# hoitaa pois päiväjärjestyksestä



## Gavril

(My underlining)



_Järjestäjät olivat käyneet Lontoossa tutustumassa vähän naurettavana pitämäänsä futurismiin ja halusivat hoitaa ilmiön nopeasti pois päiväjärjestyksestä. Toisin kävi: klubit hurjistuivat._


"The organizers had gone to London to familiarize themselves with futurism, which they considered somewhat laughable, and wanted to quickly [develop the phenomenon out of the day-system??]. It went the opposite way: the clubs went wild."


Kiitos avustanne


----------



## sakvaka

"Get something out of the way" would be an idiomatic translation, I think. _Hoitaa nopeasti pois alta_ is synonymous with this.

But how does this suit the context?  Well, I think here it just simply means "to hastily get rid of sth": _remove from the daily program_.


----------



## Tappahannock

Often the best way to translate _päiväjärjestys_ is "agenda," which can have any of the literal connotation of the to-do list for a meeting, a broader connotation akin to "program," or the wholly figurative connotation of an intention or motivation.

But sakvaka's suggestion is a good one, because getting something off the agenda in English would mean preventing it from coming to consideration rather than quickly considering it and moving on, as in the example cited.


----------



## Ben Jamin

sakvaka said:


> "Get something out of the way" would be an idiomatic translation, I think. _Hoitaa nopeasti pois alta_ is synonymous with this.
> 
> But how does this suit the context?  Well, I think here it just simply means "to hastily get rid of sth": _remove from the daily program_.
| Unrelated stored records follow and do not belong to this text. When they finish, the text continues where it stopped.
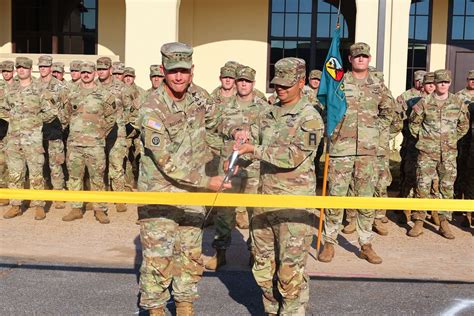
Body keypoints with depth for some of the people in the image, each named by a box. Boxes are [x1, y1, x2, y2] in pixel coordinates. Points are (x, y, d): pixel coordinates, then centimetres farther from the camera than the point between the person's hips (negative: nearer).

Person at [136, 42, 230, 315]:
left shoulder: (198, 99, 0)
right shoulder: (152, 111, -21)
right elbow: (168, 163, -23)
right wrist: (207, 182, -20)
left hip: (192, 192, 6)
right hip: (160, 194, -6)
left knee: (192, 254, 14)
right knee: (158, 257, 3)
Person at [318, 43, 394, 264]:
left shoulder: (378, 85, 10)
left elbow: (388, 112, 21)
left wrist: (376, 130, 9)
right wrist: (333, 130, -1)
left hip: (368, 150, 3)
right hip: (340, 148, -3)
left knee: (367, 199, 8)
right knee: (335, 197, 1)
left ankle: (366, 245, 19)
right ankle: (329, 242, 13)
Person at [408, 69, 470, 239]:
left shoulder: (458, 103, 4)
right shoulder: (425, 102, -2)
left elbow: (464, 125, 15)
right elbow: (414, 123, 8)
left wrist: (453, 139, 11)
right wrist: (422, 138, 6)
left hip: (449, 153, 2)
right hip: (427, 151, -2)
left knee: (447, 187, 5)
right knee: (422, 186, -3)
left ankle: (444, 223, 14)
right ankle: (418, 222, 4)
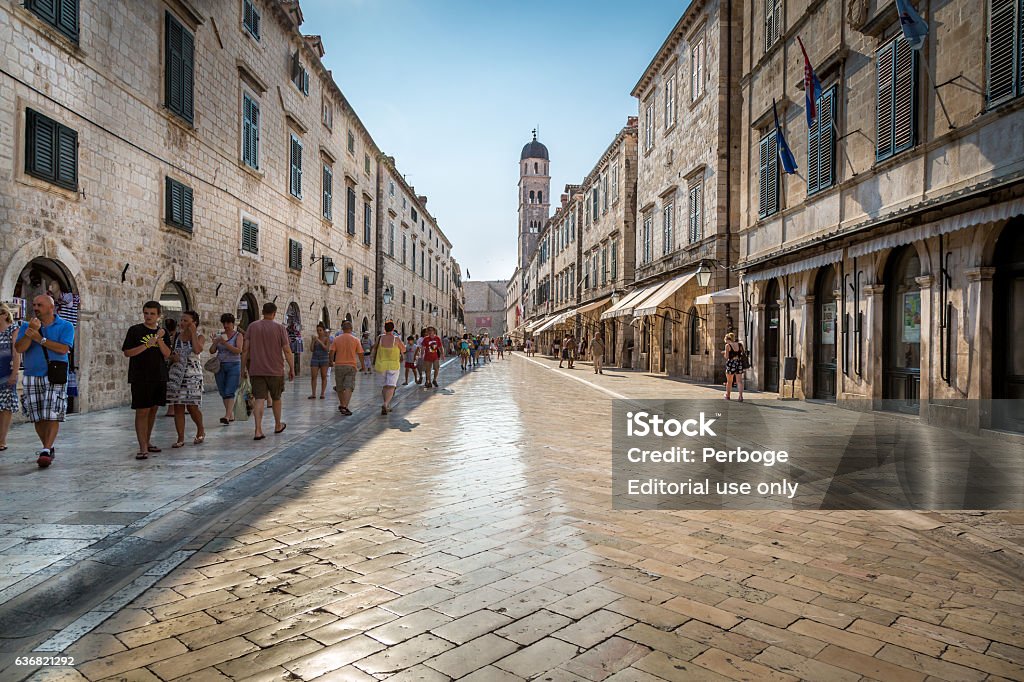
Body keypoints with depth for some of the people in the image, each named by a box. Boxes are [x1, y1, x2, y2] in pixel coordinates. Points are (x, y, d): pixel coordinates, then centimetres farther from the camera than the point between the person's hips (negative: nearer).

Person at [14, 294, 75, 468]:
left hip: (55, 377, -4)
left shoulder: (65, 326, 3)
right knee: (37, 418, 6)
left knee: (52, 416, -11)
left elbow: (63, 348, -11)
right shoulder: (26, 326, 12)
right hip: (31, 377, 4)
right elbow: (19, 348, -3)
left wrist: (40, 338, -13)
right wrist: (30, 332, -16)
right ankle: (49, 448, 19)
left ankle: (46, 451, -12)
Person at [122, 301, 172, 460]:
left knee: (153, 409, 13)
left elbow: (167, 354, 3)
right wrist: (147, 345, -16)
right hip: (140, 378, -5)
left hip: (159, 377, 5)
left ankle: (147, 441, 26)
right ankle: (143, 448, -8)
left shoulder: (163, 332, 10)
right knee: (142, 411, -7)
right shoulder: (135, 330, -1)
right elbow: (127, 352, -6)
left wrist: (159, 340, -11)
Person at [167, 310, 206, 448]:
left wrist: (193, 333, -17)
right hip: (176, 373, 4)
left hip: (193, 374, -4)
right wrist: (173, 356, -5)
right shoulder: (177, 336, 8)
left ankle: (201, 430, 23)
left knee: (192, 406, -4)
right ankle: (180, 438, 9)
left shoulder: (199, 337, -3)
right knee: (178, 407, 2)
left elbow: (197, 350, -24)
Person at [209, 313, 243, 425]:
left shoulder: (238, 335, 1)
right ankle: (231, 415, 14)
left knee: (229, 392, -14)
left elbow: (238, 350, -12)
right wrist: (215, 342, -10)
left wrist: (225, 344, -21)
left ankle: (227, 416, -20)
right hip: (219, 366, 5)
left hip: (233, 366, -5)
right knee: (223, 393, 5)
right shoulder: (220, 336, 13)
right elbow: (212, 351, 9)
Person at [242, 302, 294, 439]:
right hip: (275, 370, -1)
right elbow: (287, 351, -7)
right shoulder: (280, 328, -4)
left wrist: (243, 368, 9)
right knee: (276, 398, 15)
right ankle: (278, 425, 32)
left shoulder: (252, 327, 2)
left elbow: (245, 350, 2)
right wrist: (292, 369, 0)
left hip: (256, 370, 1)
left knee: (259, 399, -2)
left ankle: (258, 430, -13)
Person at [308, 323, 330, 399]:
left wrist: (319, 341, -18)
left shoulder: (327, 339, 0)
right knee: (313, 377, -4)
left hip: (324, 359, -2)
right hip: (315, 359, 2)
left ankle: (322, 393, 3)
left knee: (323, 377, 0)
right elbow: (311, 349, 2)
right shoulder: (315, 338, 7)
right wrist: (313, 341, -10)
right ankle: (313, 394, -2)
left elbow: (327, 348, -14)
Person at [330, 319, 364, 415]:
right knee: (349, 387, -5)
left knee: (340, 388, 16)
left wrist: (331, 361, 12)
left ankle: (341, 405, 31)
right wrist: (362, 366, 10)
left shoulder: (336, 339, 0)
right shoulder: (355, 340, -2)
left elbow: (332, 352, -5)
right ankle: (345, 406, -19)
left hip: (339, 365, 2)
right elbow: (360, 354, -1)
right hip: (351, 366, -2)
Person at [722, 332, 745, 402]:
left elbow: (726, 357, -8)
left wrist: (724, 353, 12)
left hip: (731, 363, -3)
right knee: (739, 381, 2)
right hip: (739, 363, 3)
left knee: (729, 381, 12)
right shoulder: (740, 345, 6)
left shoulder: (728, 345, -6)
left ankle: (728, 396, 24)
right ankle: (741, 396, -11)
 My first thought was that 'hoitaa' was a misspelling of 'heittää', but then I realized that such a radical misspelling was unlikely. Is 'hoitaa pois' a neologism, or is it already a well established expression?


----------



## sakvaka

It's well-established by now, I'd say. It is very common to hear - even in spoken language - something like _Mun täytyy ensin hoitaa nää hommat pois alta, ja vasta sitte mä voin keskittyä suhun. _However, I don't know much about history.


----------



## hui

sakvaka said:


> It's well-established by now, I'd say. It is very common to hear - even in spoken language - something like _Mun täytyy ensin hoitaa nää hommat pois alta, ja vasta sitte mä voin keskittyä suhun. _However, I don't know much about history.



I do not consider it to be _hoitaa pois _but _hoitaa hommat /__ asia. _If you leave out _pois alta / __päiväjärjestyksestä_, the meaning remains the same: you need to get something done first. _Pois alta / päiväjärjestyksestä_ emphasizes that then it will be out of the way.


----------